» **Exercise instructions**:
Answer these questions from the passage below on the burial found in Limerick City:
(a) At roughly what depth did the spade first meet bone?
(b) Who reported the find to the National Museum?
(c) In which direction were the remains aligned?

» **Exercise passage**:
Burial, Limerick City, Co. Limerick

In August 1972, a Limerick resident decided to dig a pit in the garden of Dalcassian House on King's Island to set up a mount for a telescope.

At roughly 0.85 to 1 metre down, the spade met bone. What had begun as a hobby project became something considerably more unsettling: the lower half of a human skeleton, lying in thick, damp daub, with no coffin, no grave-cut, and no grave-goods to explain how it had come to be there.

The bones were brought to Mary Street Garda Station and examined by a pathologist at Barrington's Hospital, while the landowner, Pat Liddane, reported the find to the National Museum. An archaeologist named Patrick Wallace was sent to investigate, and the subsequent excavation uncovered the upper portion of the body that the original digging had missed. The remains lay fully extended on the back, aligned west to east, with the arms placed somewhat haphazardly to one side. The pathologist identified the individual as a young adult female. More striking still, the rib, arm, and cranial bones on the left-hand side appeared to have been burned. No explanation for this is recorded. Above the body, excavators recovered sherds of glazed and unglazed pottery, china, and a fragment of glass bottle. Crucially, none of the pottery pre-dates the thirteenth century, which gives a terminus ante quem, meaning the earliest possible date by which the burial must already have been made, pushing it to the medieval period at the latest. King's Island is the oldest part of Limerick, the core of the medieval Anglo-Norman city, so the ground here has form for concealing the unexpected.

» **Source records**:
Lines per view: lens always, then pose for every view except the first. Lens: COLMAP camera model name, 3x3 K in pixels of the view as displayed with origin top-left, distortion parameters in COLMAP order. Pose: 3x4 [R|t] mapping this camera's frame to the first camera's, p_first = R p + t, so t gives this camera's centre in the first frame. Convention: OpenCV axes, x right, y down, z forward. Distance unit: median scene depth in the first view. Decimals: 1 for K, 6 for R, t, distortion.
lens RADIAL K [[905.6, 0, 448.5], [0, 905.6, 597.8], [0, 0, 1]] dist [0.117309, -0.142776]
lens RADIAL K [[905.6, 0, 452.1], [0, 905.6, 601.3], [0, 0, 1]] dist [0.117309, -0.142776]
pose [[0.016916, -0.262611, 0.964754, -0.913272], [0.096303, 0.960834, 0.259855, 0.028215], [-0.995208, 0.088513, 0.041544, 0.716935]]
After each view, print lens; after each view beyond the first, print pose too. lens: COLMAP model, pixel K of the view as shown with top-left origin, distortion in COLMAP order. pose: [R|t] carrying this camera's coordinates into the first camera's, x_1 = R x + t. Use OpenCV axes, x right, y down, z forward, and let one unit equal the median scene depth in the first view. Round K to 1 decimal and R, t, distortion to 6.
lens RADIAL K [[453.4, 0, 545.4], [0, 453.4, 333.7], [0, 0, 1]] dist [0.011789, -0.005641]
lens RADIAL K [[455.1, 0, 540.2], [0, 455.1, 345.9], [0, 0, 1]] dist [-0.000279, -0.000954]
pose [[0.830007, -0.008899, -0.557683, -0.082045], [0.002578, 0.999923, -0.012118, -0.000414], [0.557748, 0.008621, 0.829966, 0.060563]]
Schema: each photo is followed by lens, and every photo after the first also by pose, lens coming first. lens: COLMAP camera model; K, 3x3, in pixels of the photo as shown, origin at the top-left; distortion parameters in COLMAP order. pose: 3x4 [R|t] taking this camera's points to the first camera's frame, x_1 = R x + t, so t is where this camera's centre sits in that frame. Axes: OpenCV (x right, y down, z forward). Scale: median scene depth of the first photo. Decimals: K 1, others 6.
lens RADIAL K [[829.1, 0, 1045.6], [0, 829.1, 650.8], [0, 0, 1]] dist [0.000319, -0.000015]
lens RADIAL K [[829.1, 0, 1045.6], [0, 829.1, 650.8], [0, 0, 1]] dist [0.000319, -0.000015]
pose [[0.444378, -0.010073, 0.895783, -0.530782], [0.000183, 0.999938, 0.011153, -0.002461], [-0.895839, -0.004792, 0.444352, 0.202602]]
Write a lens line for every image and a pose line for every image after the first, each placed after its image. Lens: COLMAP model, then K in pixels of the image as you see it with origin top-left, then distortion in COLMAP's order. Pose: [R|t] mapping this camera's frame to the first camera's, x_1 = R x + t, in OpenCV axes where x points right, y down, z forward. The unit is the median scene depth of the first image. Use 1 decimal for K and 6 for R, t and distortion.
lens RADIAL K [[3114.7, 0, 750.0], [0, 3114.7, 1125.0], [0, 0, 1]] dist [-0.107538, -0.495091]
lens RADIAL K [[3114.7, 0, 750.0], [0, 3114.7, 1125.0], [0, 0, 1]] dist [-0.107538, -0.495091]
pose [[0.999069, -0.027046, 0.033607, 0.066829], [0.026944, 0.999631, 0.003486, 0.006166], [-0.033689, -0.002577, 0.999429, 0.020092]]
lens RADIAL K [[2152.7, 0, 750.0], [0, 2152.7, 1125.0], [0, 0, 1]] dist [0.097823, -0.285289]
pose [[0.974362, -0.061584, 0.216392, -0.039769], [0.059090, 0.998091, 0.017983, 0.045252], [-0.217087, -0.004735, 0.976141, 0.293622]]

» **Expected answer**:
(a) At roughly 0.85 to 1 metre down.
(b) The landowner, Pat Liddane.
(c) West to east.